Prof. Andrews'ün bu saptamasından yolaçıkarak şunları söyleyebiliriz: Bu şiir aslında Nedim'in o çok bilinen 'Şarkı'sının, metinlerarasılık bağlamında, Julia Kristeva'nın 'Semiotike'sinden yolaçıkarak kavramsallaştırırsam, 'tersinir olumsuzlama'ya ('négation inverse') uğratılması demektir. Bu olumsuzlama, retorik yoluyla Din ve Eğlence arasındaki ilişkinin tersyüz edilerek okumasını olanaklı kılar.
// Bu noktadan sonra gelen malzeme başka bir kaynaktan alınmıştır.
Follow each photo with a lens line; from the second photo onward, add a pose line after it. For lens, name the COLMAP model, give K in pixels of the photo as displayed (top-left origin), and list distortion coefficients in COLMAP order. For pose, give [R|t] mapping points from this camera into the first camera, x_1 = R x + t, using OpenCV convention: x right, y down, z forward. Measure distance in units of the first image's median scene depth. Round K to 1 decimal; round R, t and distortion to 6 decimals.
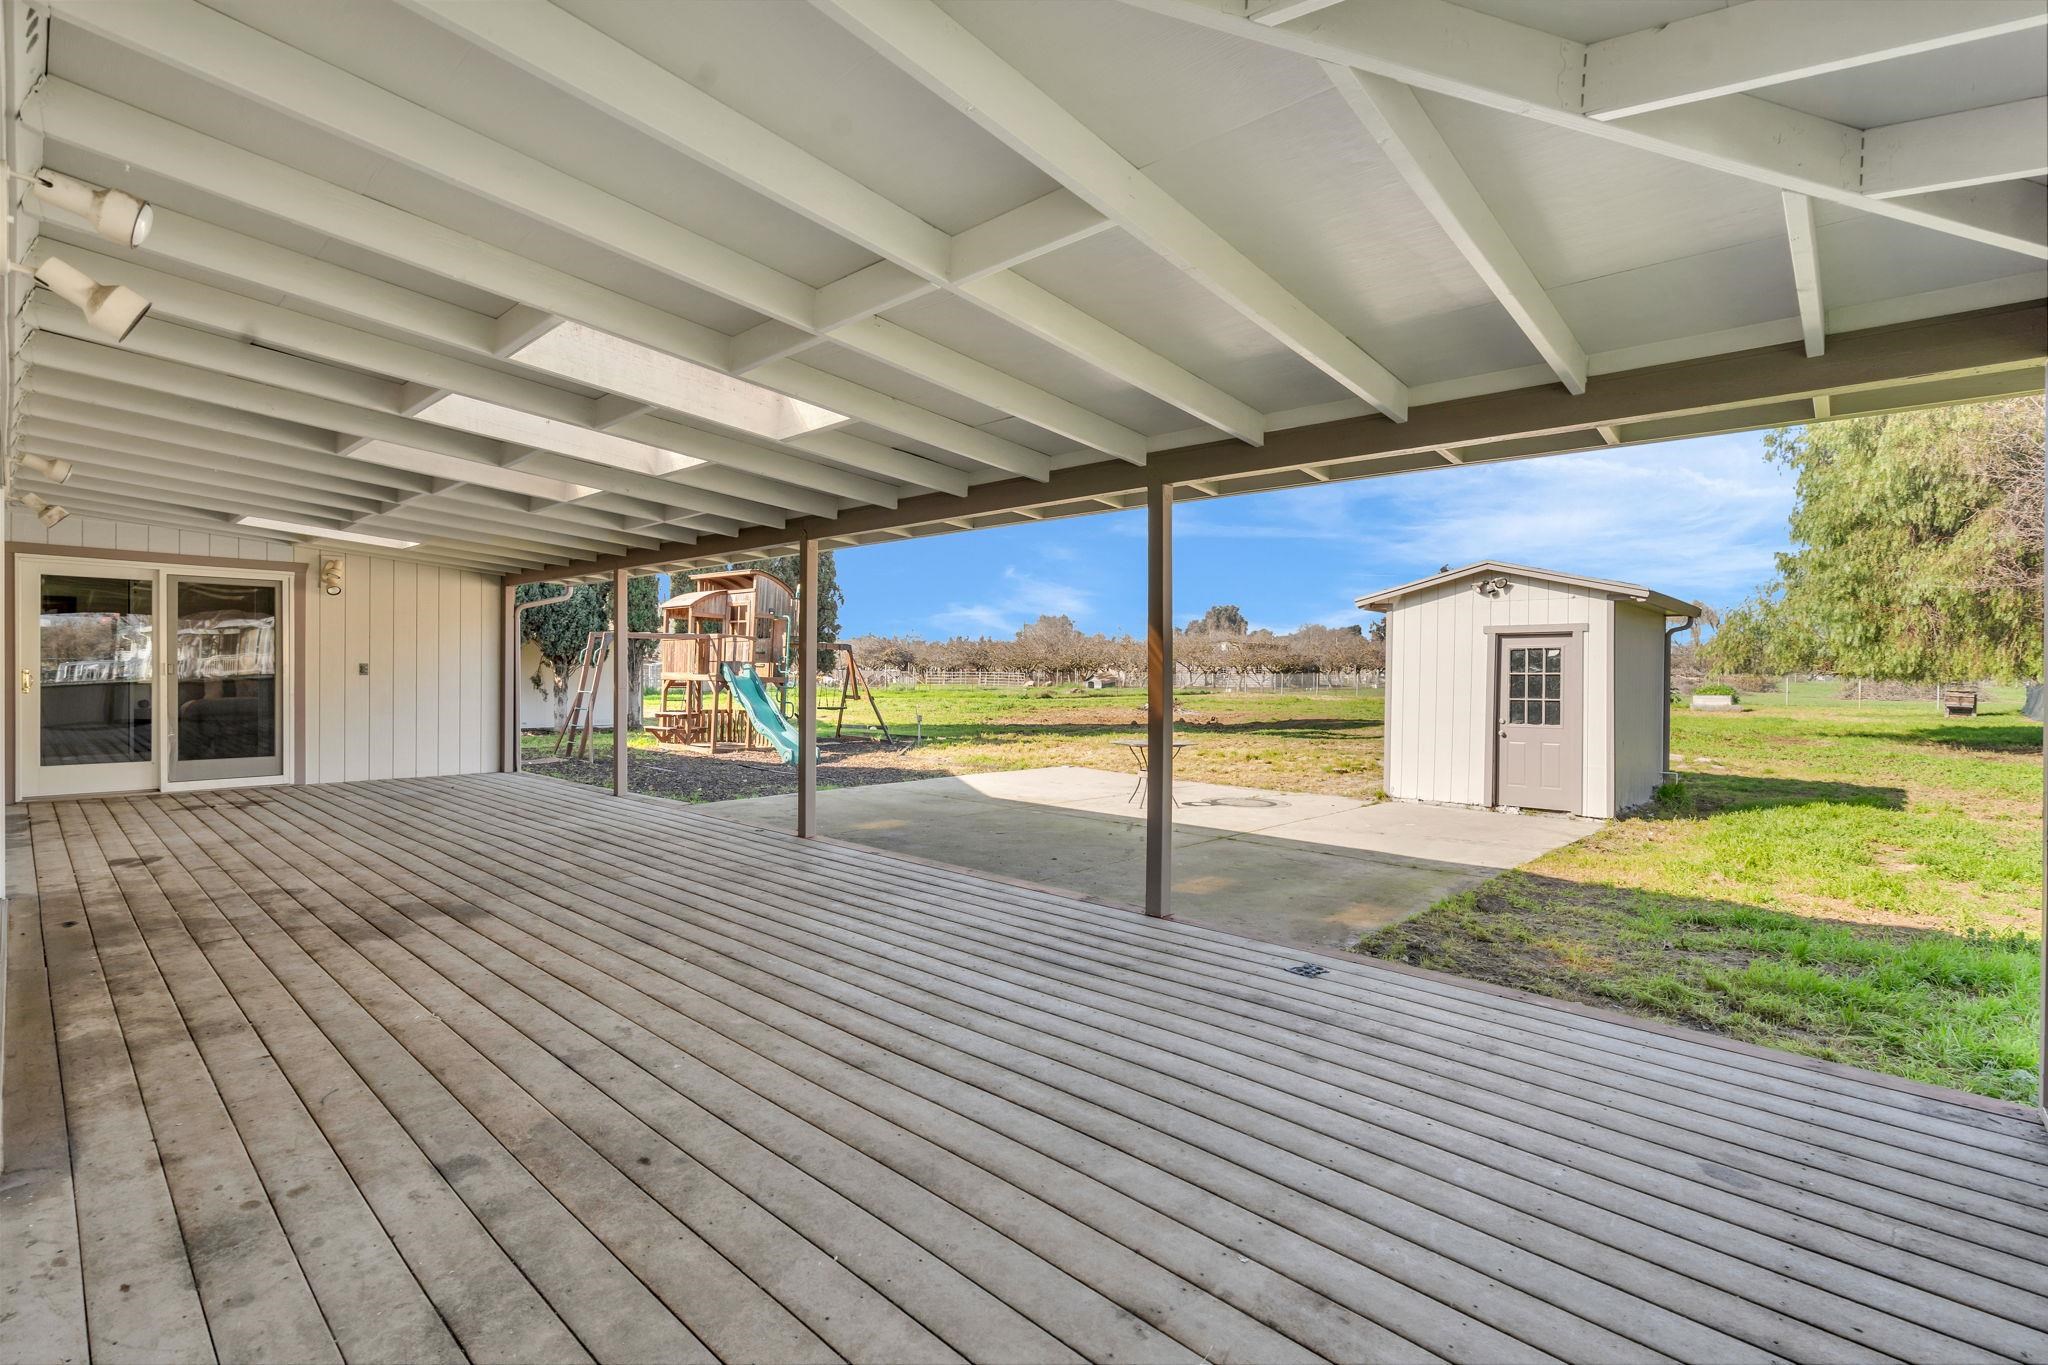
lens RADIAL K [[917.1, 0, 1029.6], [0, 917.1, 666.4], [0, 0, 1]] dist [-0.002538, -0.000413]
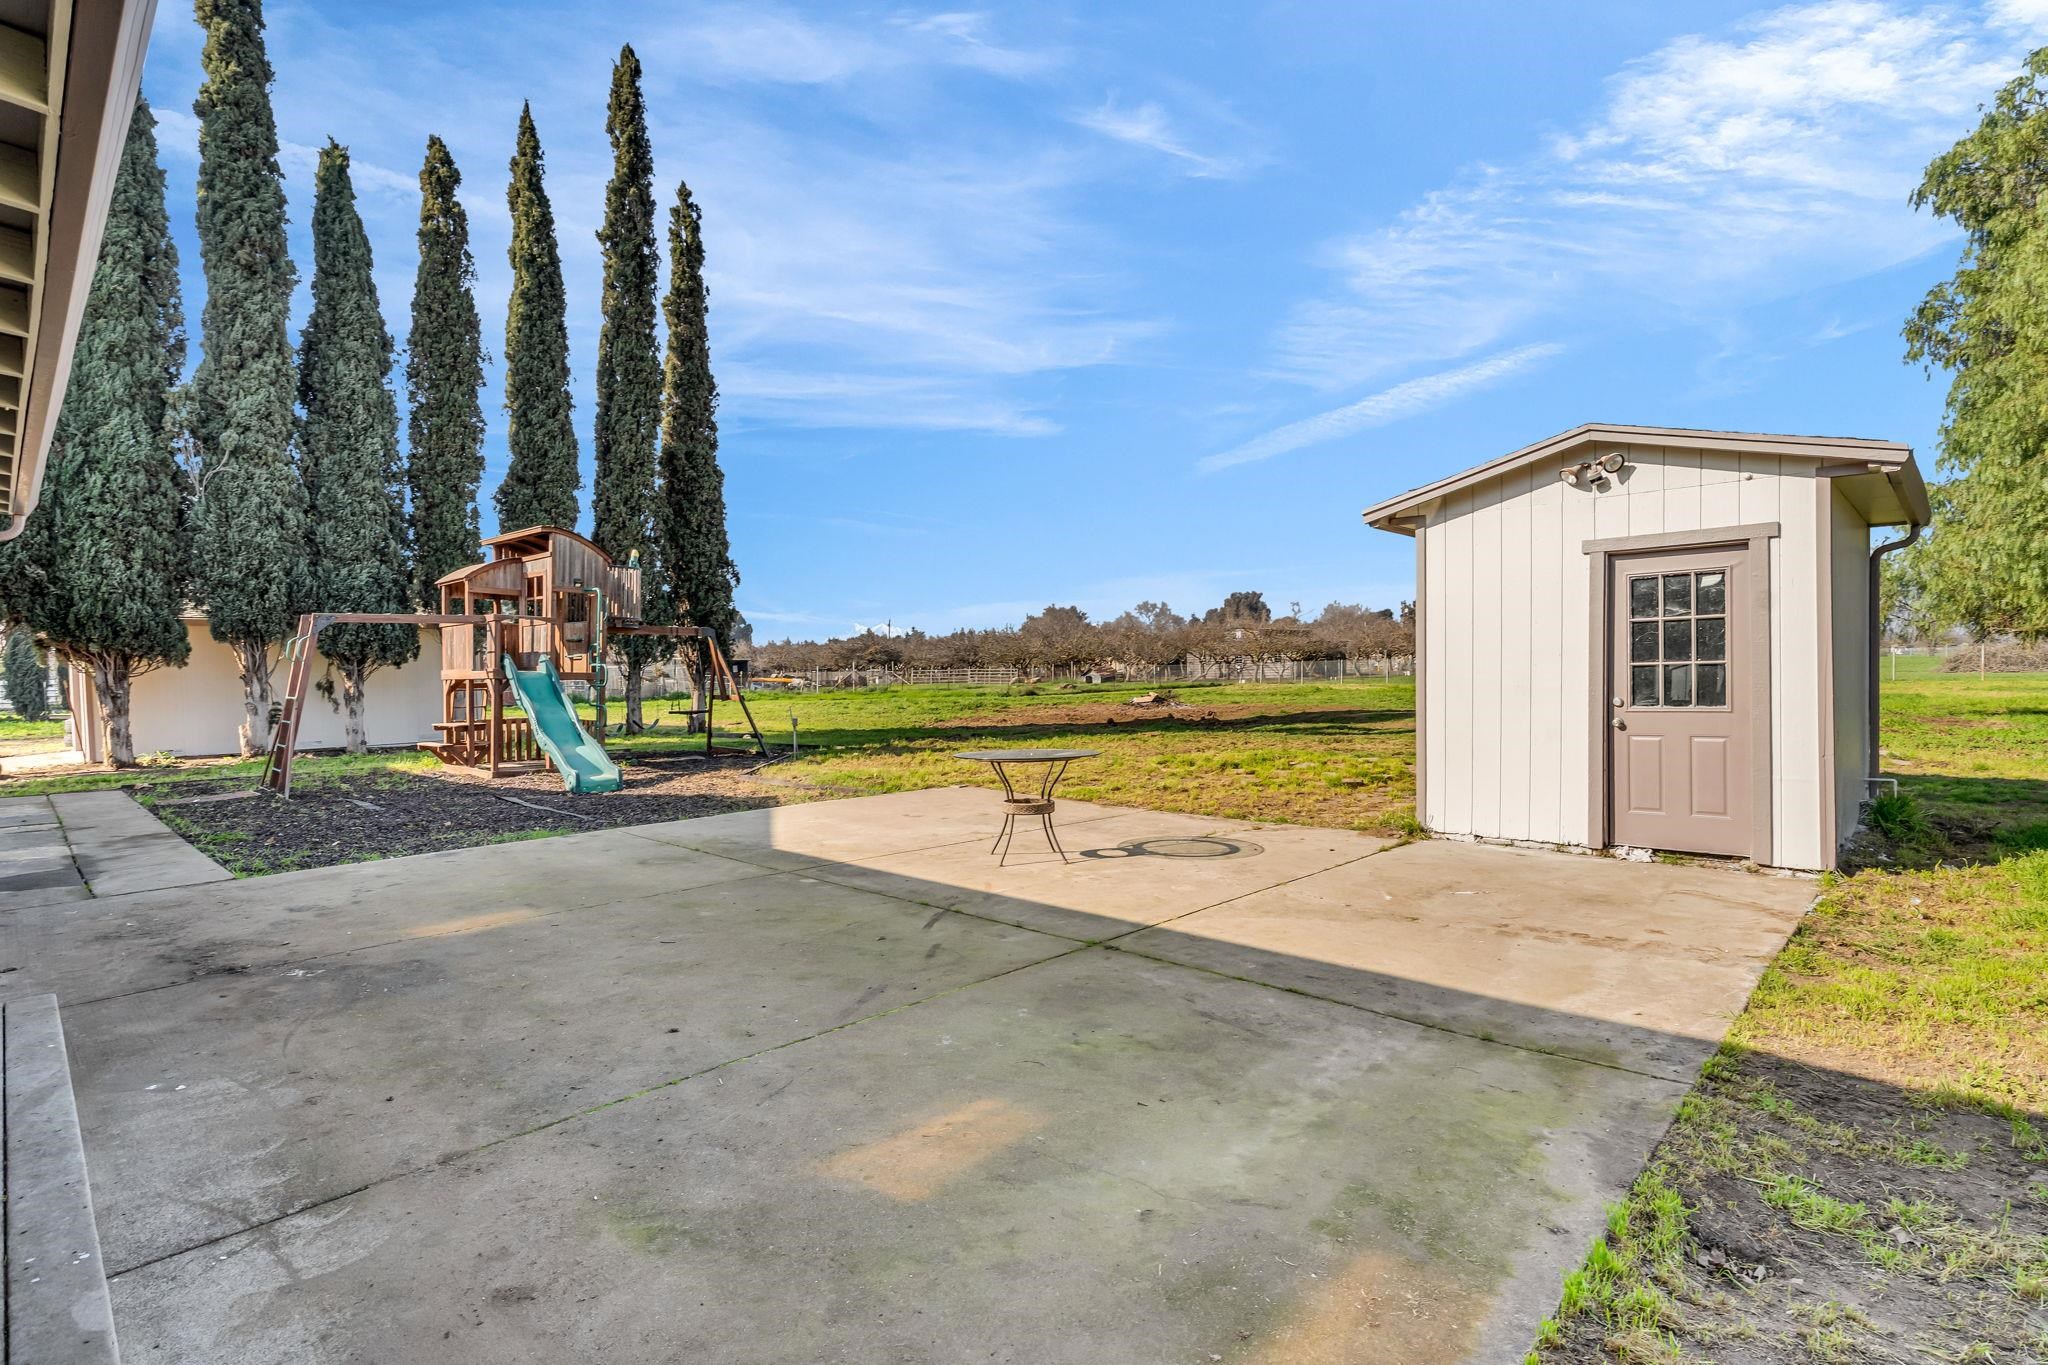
lens RADIAL K [[944.0, 0, 1027.8], [0, 944.0, 678.3], [0, 0, 1]] dist [-0.002041, 0.000432]
pose [[0.999345, -0.027379, -0.023650, 0.096975], [0.027702, 0.999526, 0.013433, 0.016286], [0.023271, -0.014080, 0.999630, 0.245888]]
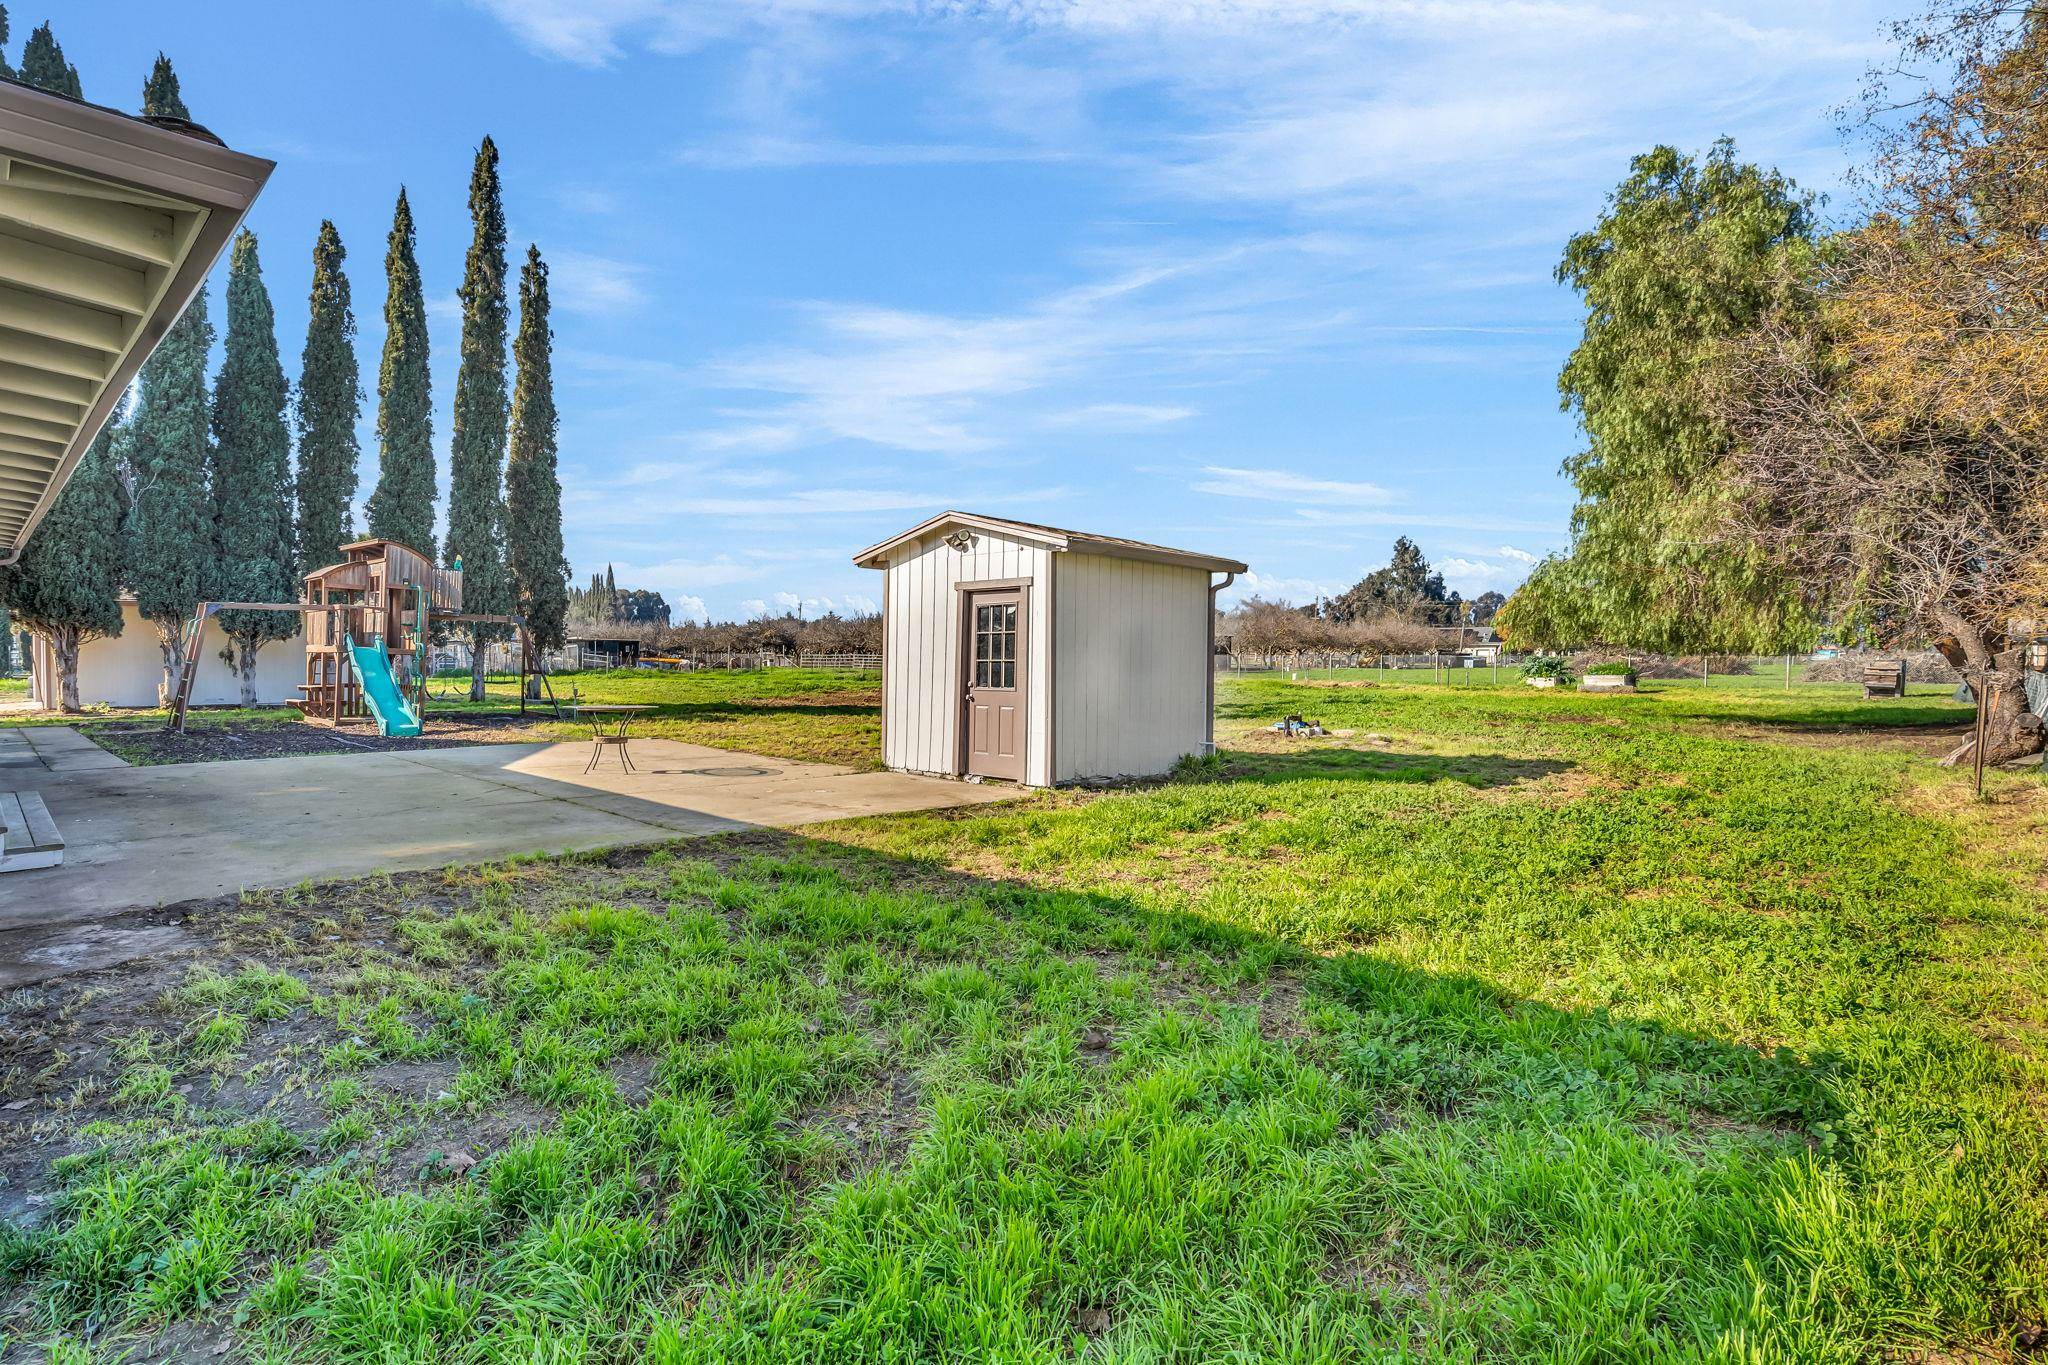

Nedim'in, "Cum'a namazına deyu izin alub maderden/ Gidelim serv-i revanum yürü Sadabad'e" dizelerini, Sezai Karakoç'un, "Sinemaya gidiyorum diye izin al annenden/ Cuma namazına gidelim seninle" biçiminde olumsuzlaması, {cuma namazı›Sadabad} ilişkisinin oluşturduğu bağlamı, {sinema›cuma namazı} bağlamına dönüştürür. Nedim'de 'cuma namazı, bir 'bahane' ('pretext') iken, Karakoç'ta bir 'erek' ('telos') olur.; eğlence ise 'Sadabad'dan 'sinema'ya taşınarak Moderniteye gönderme yapılır. Nedim'in Osmanlı'sında cuma namazı'nın evden çıkmak için meşru bir gerekçe oluşu, Sezai Karakoç'un Türkiye'sinde bu kez sinema'ya gitmenin meşru bir gerekçe oluşuna dönüşür: Karakoç, böylece Modernitenin ya da sekülerleşmenin, dinselliğin ya da din'e ilişkin bir pratiğin, bir 'meşruluk gerekçesi' olmaktan çıkardığını vurgulamak ister.
Bununla birlikte Karakoç'un şiirine, örneğin Necip Fazıl'ın 1934 sonrası şiirlerini dönemselleştirmede kullanılan ölçütlerle bakmak doğru olmaz. Sezai Karakoç'un şiirinde, Necip Fazıl'da görülen o radikal 'şiirsel kopma' ('coupuıre poetique') görülmez; -daha başından, dinselliği örtük bir biçimde ve uzak çağrışımlarla barındıran bir şiirdir Sezai Karakoç'un şiiri. Giderek örtük ya da kapalı-olan'ın daha sonra açık bir söylemle yer değiştirmesi, Karakoç'un şiirinin dönüşümünün kopma'larla gerçekleşmediğini gösterir.
Sezai Karakoç'un şiiri, bana göre elbet, bu çözümlemelerin ötesinde konumlandırılması gereken bir lirizmi barındırır. Necip Fazıl şiirinin, 1934'teki 'şiirsel kopma'sı, lirik-olan'dan retorik-olan'a doğru bir söylemselleşmeyi içerir. Karakoç'ta ise, kapalı-olan'dan açık-olan'a doğru dönüşüm, lirizmden, başat bir söylem olarak ödün vermeyen bir dönüşümdür.